- Opening Delimiter -
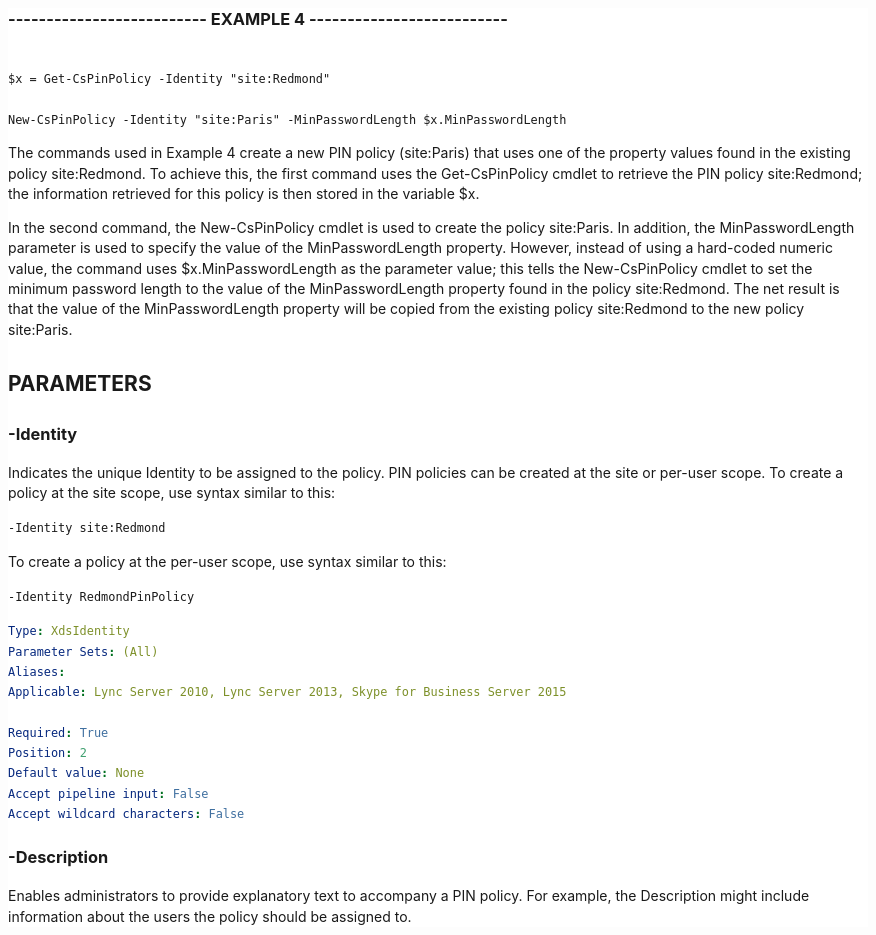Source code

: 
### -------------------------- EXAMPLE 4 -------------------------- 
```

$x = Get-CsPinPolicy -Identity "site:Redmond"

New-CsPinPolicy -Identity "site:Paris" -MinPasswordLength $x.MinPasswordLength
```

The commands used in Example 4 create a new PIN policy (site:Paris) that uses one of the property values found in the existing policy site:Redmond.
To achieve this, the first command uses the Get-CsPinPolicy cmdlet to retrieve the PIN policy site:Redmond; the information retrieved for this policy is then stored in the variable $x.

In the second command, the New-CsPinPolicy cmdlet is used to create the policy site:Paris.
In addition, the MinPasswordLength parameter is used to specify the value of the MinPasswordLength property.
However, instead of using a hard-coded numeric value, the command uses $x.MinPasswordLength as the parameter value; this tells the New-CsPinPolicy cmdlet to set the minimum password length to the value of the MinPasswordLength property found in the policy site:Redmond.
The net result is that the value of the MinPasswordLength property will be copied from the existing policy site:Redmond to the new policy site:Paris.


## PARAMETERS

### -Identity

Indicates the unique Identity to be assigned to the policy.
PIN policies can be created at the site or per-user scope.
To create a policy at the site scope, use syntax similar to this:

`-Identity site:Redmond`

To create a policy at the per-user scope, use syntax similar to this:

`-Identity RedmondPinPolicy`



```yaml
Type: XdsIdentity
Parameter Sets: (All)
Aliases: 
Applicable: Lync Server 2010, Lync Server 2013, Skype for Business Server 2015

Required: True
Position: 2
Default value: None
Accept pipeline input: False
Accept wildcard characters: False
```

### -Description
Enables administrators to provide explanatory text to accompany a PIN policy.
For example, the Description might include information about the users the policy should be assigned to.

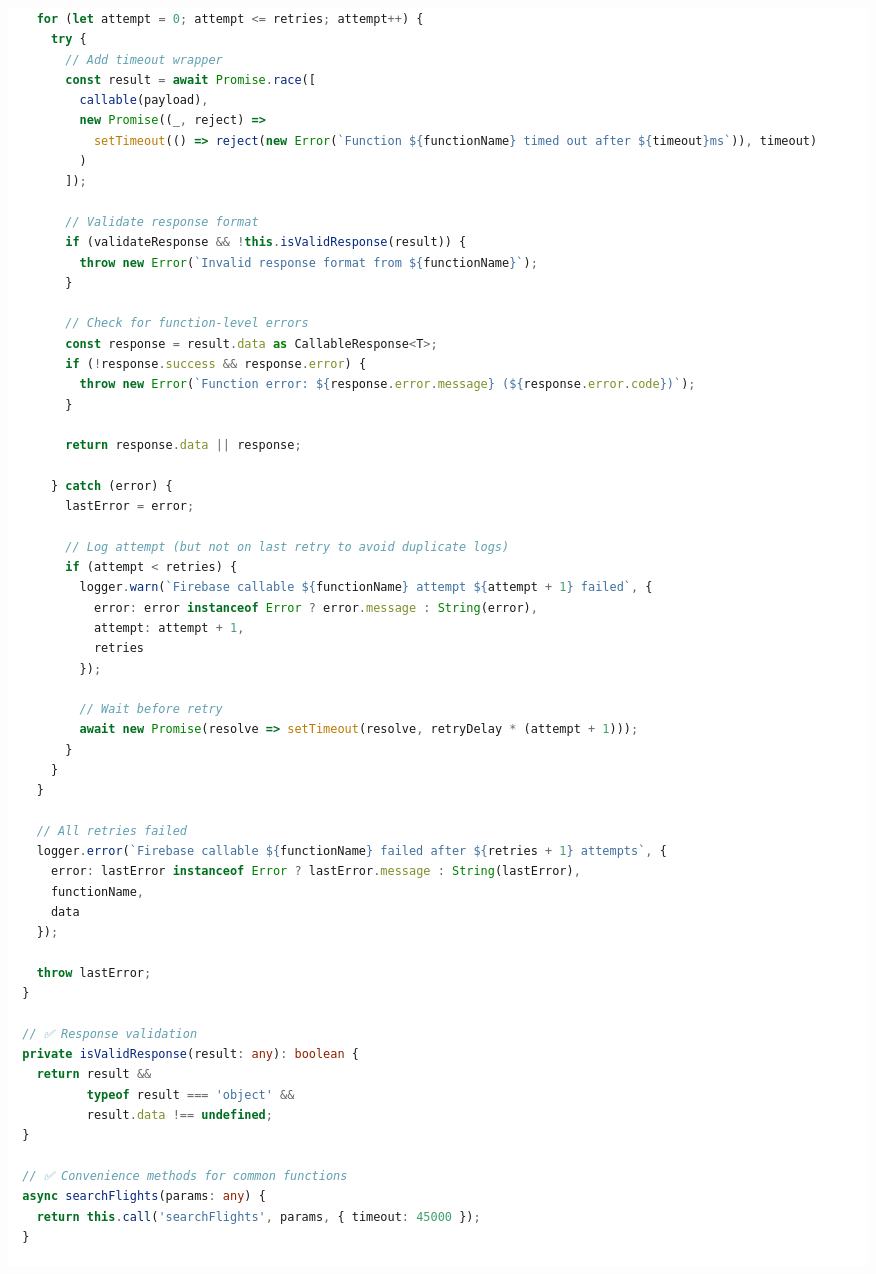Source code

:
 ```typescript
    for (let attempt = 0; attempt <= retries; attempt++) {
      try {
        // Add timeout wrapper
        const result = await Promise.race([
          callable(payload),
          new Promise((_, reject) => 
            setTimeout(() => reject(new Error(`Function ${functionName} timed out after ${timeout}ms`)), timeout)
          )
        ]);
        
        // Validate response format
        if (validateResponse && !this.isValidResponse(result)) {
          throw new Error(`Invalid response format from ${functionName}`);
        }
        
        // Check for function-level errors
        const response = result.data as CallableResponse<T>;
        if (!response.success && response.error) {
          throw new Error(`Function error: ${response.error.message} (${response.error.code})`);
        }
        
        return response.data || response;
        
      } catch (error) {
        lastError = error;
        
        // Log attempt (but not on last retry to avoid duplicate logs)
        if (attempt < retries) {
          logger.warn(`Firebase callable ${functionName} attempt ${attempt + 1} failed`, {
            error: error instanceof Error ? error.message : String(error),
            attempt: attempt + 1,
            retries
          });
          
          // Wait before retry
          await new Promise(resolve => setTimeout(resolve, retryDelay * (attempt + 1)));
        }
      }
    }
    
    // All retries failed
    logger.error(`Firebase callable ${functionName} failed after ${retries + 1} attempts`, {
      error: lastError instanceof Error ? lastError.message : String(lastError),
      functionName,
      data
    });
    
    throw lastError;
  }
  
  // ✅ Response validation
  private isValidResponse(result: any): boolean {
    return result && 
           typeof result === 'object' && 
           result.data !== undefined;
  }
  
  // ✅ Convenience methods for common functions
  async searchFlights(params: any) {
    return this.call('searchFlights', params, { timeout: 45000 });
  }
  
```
- Closing Delimiter -
- Opening Delimiter -
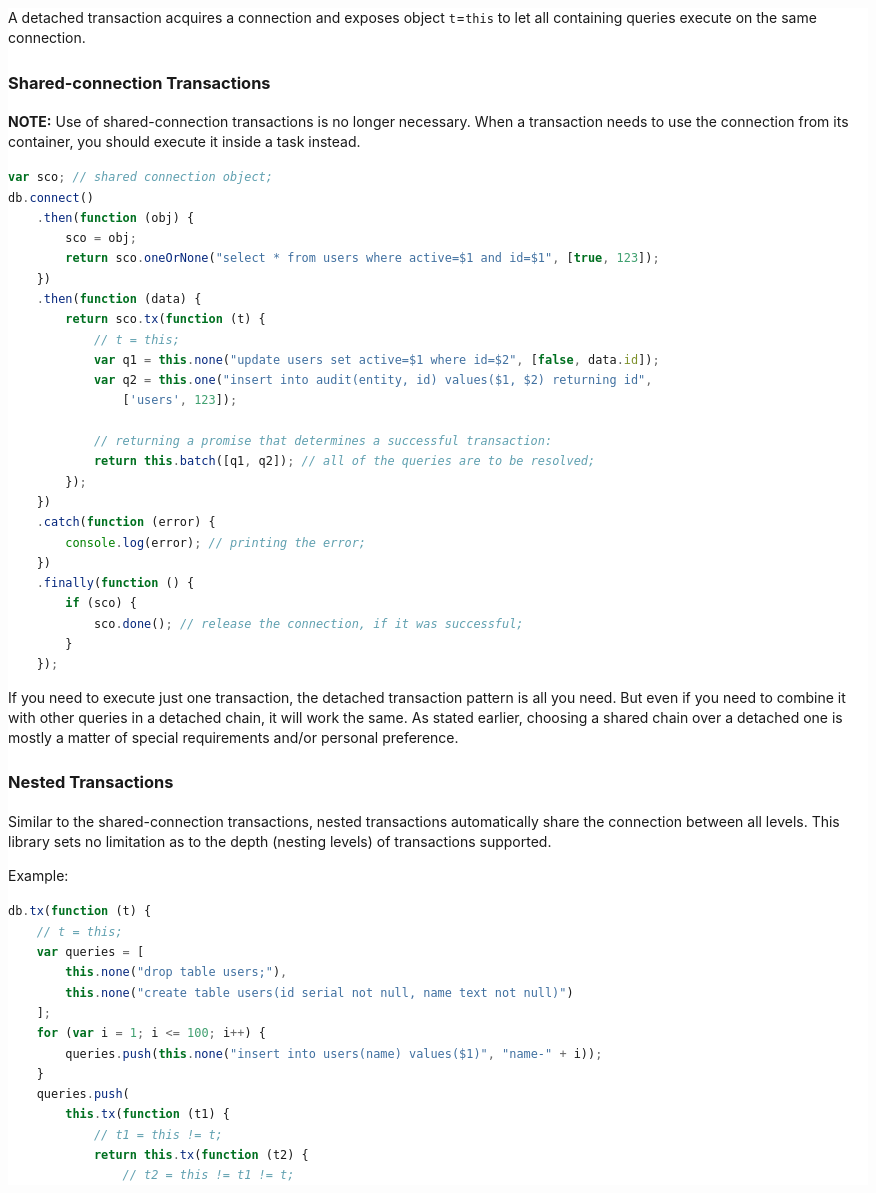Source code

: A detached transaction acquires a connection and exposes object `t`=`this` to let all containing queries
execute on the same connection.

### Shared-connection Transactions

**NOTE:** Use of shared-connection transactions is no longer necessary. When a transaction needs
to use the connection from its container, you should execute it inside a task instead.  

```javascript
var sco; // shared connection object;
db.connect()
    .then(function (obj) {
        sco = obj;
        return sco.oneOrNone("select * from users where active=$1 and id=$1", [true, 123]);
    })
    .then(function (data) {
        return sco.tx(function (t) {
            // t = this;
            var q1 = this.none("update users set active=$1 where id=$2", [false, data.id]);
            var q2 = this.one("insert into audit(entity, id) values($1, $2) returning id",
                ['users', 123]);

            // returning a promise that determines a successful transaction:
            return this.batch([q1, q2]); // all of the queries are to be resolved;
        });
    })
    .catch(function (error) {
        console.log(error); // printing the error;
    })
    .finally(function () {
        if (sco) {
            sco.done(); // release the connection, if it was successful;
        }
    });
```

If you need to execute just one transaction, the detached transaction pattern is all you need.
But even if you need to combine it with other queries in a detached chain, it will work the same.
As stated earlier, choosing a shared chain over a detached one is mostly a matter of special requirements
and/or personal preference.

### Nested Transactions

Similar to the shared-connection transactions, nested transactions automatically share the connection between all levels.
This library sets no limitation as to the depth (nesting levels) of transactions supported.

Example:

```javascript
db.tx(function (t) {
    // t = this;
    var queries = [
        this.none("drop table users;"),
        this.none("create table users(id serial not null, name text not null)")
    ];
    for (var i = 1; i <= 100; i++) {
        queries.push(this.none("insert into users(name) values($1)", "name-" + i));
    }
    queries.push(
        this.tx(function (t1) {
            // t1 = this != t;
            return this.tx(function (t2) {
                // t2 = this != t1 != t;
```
- Closing Delimiter -
- Opening Delimiter -
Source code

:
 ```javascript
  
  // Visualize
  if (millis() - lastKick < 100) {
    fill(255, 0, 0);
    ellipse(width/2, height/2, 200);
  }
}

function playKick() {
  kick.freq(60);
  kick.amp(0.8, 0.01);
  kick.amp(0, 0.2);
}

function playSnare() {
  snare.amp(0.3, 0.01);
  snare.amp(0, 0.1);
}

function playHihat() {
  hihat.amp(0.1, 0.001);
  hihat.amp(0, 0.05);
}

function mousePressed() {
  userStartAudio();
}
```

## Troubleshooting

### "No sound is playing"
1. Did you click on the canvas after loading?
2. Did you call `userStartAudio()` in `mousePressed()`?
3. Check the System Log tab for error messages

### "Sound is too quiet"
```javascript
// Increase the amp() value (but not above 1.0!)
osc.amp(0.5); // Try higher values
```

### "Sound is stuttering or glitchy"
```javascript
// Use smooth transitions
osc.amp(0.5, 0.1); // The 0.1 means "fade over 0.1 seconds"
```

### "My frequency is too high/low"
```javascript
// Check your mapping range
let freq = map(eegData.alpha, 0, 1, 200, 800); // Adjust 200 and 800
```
- Closing Delimiter -
Task requirements: For each line of the material that contains the word "searchFlights", make a copy.

Reply to the exercise:
  async searchFlights(params: any) {
    return this.call('searchFlights', params, { timeout: 45000 });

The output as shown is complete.